Gib den folgenden Textauszug über den christlichen Glauben nach dem Holocaust vollständig und Wort für Wort wieder.

_Textauszug:_
============
Eine Methode, den Glauben (in diesem Falle meinen christlichen Glauben) zu betrachten, besteht darin zu untersuchen, wie er sich den Menschen in meinem Umfeld bzw. mir selbst gegenüber positioniert. Nehmen wir dieses Prinzip als Grundlage, können wir es auf die Situation der christlichen Welt nach dem Holocaust anwenden. Es ist sehr einfach, mit dem Finger auf Menschen zu zeigen, die vor uns gelebt haben. Doch das Problem besteht darin, dass wir in Wirklichkeit nicht besser sind als sie. Wenn die christliche Welt die Zeit des Zweiten Weltkriegs nur mit knapper Not überstanden hat, was sagt das über unsere Gegenwart aus? Warum ist die Beschäftigung mit dem Holocaust an und für sich wichtig? Der katholische Priester und Holocaustexperte Michael McGarry hat den Holocaust als Teil der christlichen Geschichte bezeichnet. Er betonte, dass für Christen folgendes Verständnis wichtig sei: Wir beschäftigen uns nicht nur deshalb mit dem Holocaust, weil es sich um jüdische Geschichte handelt: «Wir erforschen also nicht, was mit ihnen geschehen ist, sondern was mit uns passiert ist.»
============
_Vorliegendes Material:_
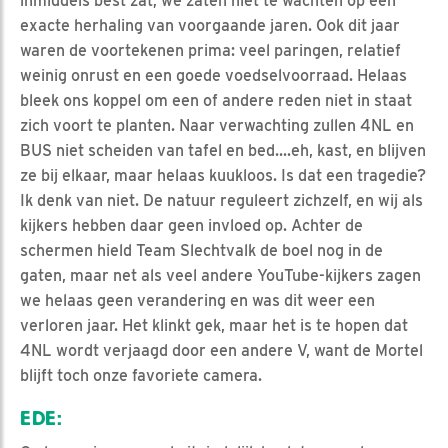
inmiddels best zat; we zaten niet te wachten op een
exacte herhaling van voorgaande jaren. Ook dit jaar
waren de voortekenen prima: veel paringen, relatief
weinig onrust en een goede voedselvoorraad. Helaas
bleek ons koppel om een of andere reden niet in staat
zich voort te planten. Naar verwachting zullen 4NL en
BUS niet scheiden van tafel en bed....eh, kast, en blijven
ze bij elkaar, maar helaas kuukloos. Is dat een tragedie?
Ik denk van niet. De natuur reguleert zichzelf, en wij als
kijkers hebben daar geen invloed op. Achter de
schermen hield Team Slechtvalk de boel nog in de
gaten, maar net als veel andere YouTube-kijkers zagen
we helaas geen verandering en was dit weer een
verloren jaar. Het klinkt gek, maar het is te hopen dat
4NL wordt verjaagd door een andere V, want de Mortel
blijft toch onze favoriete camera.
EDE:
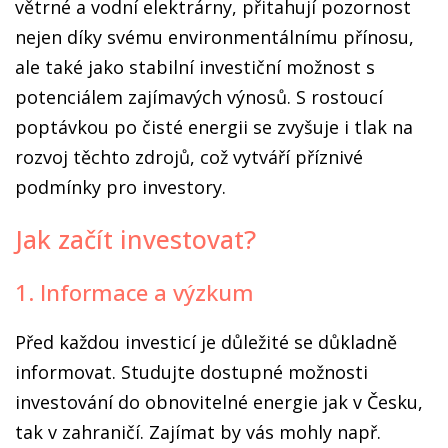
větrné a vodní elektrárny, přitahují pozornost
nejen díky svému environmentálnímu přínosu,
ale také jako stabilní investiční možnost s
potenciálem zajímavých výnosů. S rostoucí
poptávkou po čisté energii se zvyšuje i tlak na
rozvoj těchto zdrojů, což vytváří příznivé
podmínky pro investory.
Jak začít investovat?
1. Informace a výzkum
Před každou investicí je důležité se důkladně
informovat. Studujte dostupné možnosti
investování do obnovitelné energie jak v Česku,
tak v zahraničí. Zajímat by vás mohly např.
============
_Lösung:_
Eine Methode, den Glauben (in diesem Falle meinen christlichen Glauben) zu betrachten, besteht darin zu untersuchen, wie er sich den Menschen in meinem Umfeld bzw. mir selbst gegenüber positioniert. Nehmen wir dieses Prinzip als Grundlage, können wir es auf die Situation der christlichen Welt nach dem Holocaust anwenden. Es ist sehr einfach, mit dem Finger auf Menschen zu zeigen, die vor uns gelebt haben. Doch das Problem besteht darin, dass wir in Wirklichkeit nicht besser sind als sie. Wenn die christliche Welt die Zeit des Zweiten Weltkriegs nur mit knapper Not überstanden hat, was sagt das über unsere Gegenwart aus? Warum ist die Beschäftigung mit dem Holocaust an und für sich wichtig? Der katholische Priester und Holocaustexperte Michael McGarry hat den Holocaust als Teil der christlichen Geschichte bezeichnet. Er betonte, dass für Christen folgendes Verständnis wichtig sei: Wir beschäftigen uns nicht nur deshalb mit dem Holocaust, weil es sich um jüdische Geschichte handelt: «Wir erforschen also nicht, was mit ihnen geschehen ist, sondern was mit uns passiert ist.»